+++ INPUT RECORDS
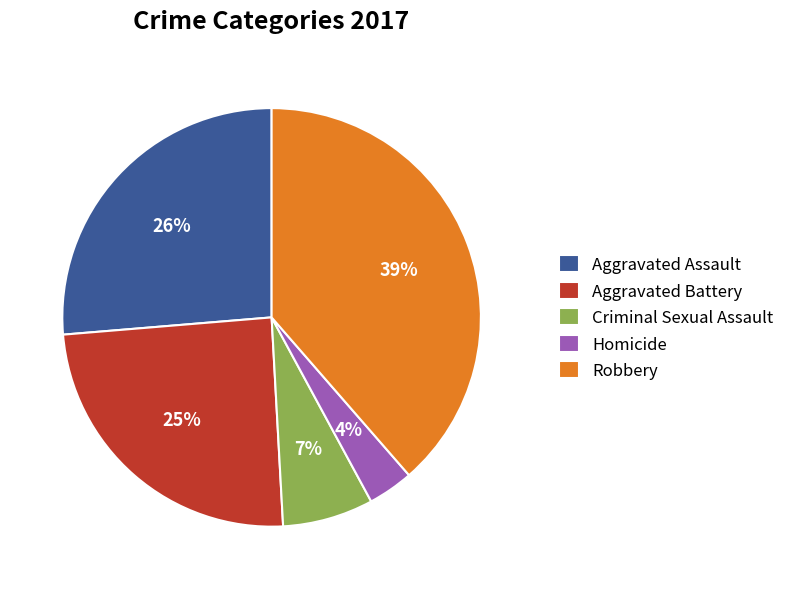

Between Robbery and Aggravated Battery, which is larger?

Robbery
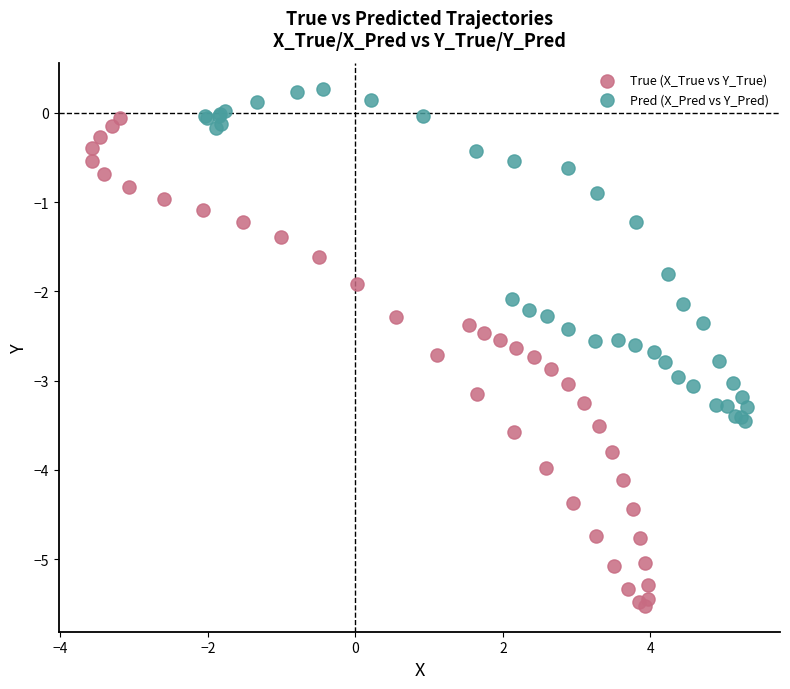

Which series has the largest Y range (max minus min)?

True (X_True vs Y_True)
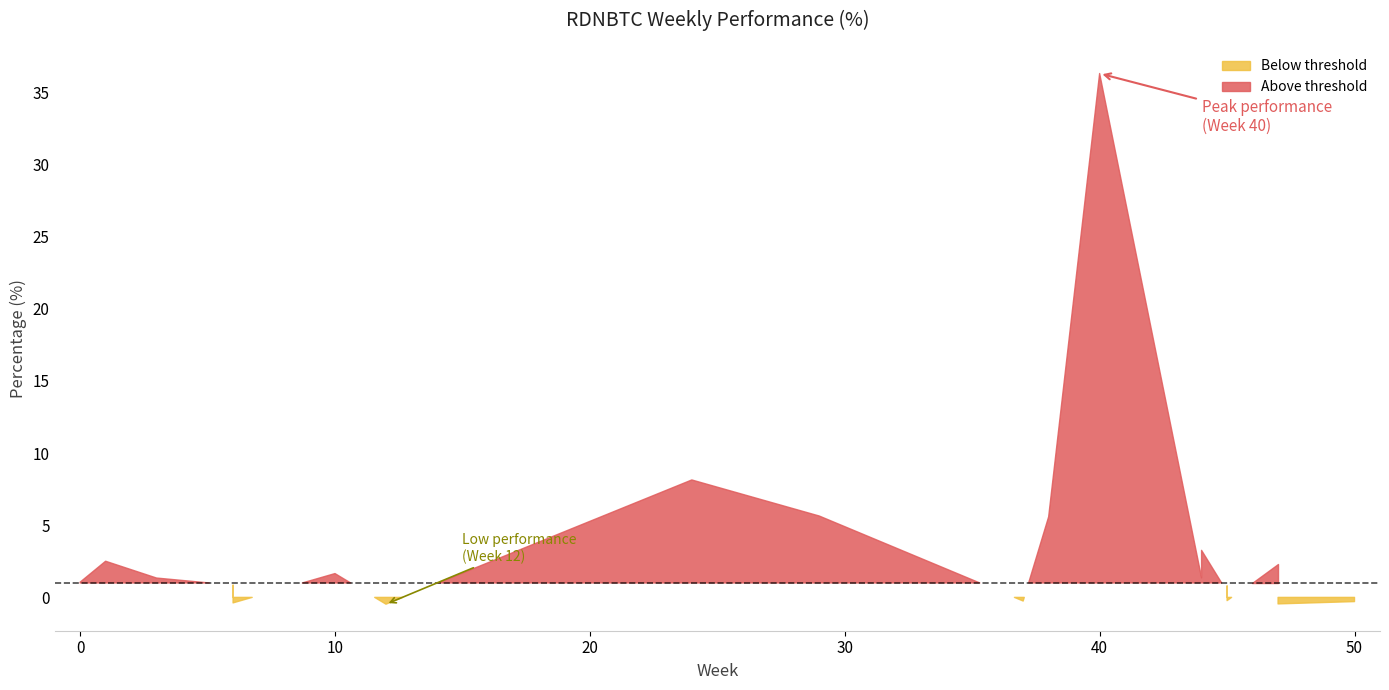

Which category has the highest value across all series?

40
++++++
Reproduce the text of each item above word for word, leaving the pictures out.

WRITTEN RESPONSE>
Between Robbery and Aggravated Battery, which is larger?

Robbery

Which series has the largest Y range (max minus min)?

True (X_True vs Y_True)

Which category has the highest value across all series?

40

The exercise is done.